Open Access Capstone

Degree Name

Master of Arts (MA)

First Advisor

Peter Taylor

Abstract

A host of studies on students' understanding of science has revealed that persistent topic-specific misconceptions loom over wide groups of learners. However, in the literature, scant consideration is given to high school students' over-arching misconceptions. Those are erroneous conceptions about the nature of science that tend to be resistant even after traditional instruction. Those large-scale misconceptions lay at the frontier of philosophical standpoints and are likely to inhibit students' ability to construct conceptions aligned with accepted scientific views. This synthesis contends that educators can better address high school students' large scale misconceptions at the conjunction of interconnected scientific notions and philosophical praxis anchored in Socrates' dialectics and dialectical materialism. From Socrates' approach, I borrow and apply adaptively the critical probing and pondering tool that I termed strategic questioning and reflexive thinking.
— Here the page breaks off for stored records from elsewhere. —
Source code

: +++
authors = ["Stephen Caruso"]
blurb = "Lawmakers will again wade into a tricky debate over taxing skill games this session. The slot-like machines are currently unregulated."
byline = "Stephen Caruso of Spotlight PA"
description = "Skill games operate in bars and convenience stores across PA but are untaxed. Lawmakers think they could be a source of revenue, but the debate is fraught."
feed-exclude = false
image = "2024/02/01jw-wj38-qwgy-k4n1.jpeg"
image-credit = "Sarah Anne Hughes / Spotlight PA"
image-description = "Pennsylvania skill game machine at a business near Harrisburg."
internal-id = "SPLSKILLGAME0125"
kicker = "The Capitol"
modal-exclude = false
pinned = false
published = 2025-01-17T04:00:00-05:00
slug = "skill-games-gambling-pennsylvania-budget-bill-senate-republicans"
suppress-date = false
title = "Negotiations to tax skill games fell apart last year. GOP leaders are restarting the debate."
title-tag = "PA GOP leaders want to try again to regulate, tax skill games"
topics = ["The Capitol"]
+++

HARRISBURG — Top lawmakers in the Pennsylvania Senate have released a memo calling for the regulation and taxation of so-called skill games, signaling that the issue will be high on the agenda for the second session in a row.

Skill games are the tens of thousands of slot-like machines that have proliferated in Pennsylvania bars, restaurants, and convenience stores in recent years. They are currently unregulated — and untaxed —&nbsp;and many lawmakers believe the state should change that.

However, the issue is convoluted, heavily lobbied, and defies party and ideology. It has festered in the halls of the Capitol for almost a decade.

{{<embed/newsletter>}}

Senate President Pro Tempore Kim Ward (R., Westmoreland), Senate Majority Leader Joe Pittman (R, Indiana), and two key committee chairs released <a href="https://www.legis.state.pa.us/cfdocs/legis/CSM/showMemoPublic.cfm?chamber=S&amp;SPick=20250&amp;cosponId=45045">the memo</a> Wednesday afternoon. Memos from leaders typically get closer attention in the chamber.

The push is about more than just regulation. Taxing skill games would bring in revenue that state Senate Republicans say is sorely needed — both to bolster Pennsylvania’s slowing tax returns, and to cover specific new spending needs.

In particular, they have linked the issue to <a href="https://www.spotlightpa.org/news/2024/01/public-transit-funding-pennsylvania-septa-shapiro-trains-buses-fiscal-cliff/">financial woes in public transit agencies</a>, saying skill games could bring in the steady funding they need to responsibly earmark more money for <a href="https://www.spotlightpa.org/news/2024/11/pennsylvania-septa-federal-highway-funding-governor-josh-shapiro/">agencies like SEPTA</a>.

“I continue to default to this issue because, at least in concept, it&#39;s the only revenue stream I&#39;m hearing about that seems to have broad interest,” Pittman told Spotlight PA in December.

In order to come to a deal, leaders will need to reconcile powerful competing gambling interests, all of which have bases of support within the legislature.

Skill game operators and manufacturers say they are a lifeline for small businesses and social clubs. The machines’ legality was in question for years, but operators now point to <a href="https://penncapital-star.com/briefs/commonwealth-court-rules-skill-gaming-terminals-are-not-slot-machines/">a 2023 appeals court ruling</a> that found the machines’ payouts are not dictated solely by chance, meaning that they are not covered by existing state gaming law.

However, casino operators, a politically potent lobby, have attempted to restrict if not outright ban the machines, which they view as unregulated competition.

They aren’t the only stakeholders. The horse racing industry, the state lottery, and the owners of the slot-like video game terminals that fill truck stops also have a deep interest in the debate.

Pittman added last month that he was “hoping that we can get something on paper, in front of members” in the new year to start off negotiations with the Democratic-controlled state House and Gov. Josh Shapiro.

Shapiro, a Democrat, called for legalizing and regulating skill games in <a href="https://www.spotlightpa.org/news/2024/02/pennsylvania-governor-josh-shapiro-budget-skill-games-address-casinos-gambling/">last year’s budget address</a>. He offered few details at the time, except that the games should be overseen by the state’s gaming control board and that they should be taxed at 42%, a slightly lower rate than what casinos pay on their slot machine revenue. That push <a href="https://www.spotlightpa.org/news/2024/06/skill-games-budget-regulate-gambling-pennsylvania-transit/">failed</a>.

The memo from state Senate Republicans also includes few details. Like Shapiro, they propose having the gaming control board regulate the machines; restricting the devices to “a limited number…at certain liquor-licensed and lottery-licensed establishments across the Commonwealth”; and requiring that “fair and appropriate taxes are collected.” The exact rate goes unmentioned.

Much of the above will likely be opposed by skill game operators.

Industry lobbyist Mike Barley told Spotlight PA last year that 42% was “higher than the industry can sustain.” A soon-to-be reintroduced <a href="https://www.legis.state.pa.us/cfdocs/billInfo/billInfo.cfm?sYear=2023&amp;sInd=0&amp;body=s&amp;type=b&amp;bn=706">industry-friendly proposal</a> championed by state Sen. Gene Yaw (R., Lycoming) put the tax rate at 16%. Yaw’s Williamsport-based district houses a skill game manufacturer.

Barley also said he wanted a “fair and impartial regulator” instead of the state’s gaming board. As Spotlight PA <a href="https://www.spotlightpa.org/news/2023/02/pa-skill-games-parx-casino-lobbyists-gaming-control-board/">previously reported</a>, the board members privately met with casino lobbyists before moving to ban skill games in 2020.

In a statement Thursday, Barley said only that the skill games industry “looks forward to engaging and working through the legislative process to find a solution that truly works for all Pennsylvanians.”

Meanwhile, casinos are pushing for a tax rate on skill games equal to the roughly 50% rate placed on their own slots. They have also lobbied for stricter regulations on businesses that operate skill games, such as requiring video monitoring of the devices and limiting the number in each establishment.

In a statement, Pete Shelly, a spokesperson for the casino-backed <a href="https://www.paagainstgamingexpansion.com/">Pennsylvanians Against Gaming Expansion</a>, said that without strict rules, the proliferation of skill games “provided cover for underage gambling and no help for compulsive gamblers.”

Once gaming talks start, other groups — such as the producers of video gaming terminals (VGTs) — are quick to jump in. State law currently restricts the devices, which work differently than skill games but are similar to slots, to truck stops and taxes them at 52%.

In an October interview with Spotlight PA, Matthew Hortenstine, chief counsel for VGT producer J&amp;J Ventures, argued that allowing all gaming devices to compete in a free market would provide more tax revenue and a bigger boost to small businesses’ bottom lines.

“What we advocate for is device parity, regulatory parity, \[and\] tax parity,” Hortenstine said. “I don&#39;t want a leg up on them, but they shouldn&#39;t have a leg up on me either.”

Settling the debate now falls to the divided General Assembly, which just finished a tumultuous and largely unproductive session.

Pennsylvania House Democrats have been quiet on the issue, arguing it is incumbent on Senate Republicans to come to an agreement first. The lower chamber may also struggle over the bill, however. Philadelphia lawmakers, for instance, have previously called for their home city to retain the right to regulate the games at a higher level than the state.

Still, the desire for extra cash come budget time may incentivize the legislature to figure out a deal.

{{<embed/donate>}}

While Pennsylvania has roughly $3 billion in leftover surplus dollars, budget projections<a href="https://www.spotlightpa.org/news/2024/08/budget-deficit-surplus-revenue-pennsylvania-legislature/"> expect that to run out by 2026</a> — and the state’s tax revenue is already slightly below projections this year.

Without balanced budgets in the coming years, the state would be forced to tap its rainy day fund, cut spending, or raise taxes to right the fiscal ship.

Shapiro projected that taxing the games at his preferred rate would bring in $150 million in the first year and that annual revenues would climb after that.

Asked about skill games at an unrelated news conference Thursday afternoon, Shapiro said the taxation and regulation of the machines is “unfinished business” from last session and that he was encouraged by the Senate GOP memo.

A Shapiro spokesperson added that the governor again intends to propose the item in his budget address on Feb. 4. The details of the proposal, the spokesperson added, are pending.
Those categories inform the design of open-ended questions aiming at eliciting learners' reasoning on natural phenomena. From dialectical materialism, I inherit a philosophy of continually developing and interacting processes punctuated by sudden leaps in nature. This dialectical outlook calls for the exploration of interconnections between contradictory elements of any systems, as one inquires about its wholeness, including its orderly structural patterns and its unforeseen disorderly chaotic behavior. Both dialectical approaches coalesce with pertinent theories of creativity to form an alternative pedagogical framework that I coin "Learning high school science through discovering dialectically and creatively, (L=D2C)". The pedagogical model aims at helping high school learners discover scientific notions through authentic experiments undertaken on the basis of critical and creative thinking, and to challenge students' overarching misconceptions through strategic questioning in the context of epistemological discussions. A methodology and a set of lesson plans integrating physics, biology and chemistry are elaborated to assess the L=D2C effectiveness in the context of a high school science class and to further help in its eventual refinement.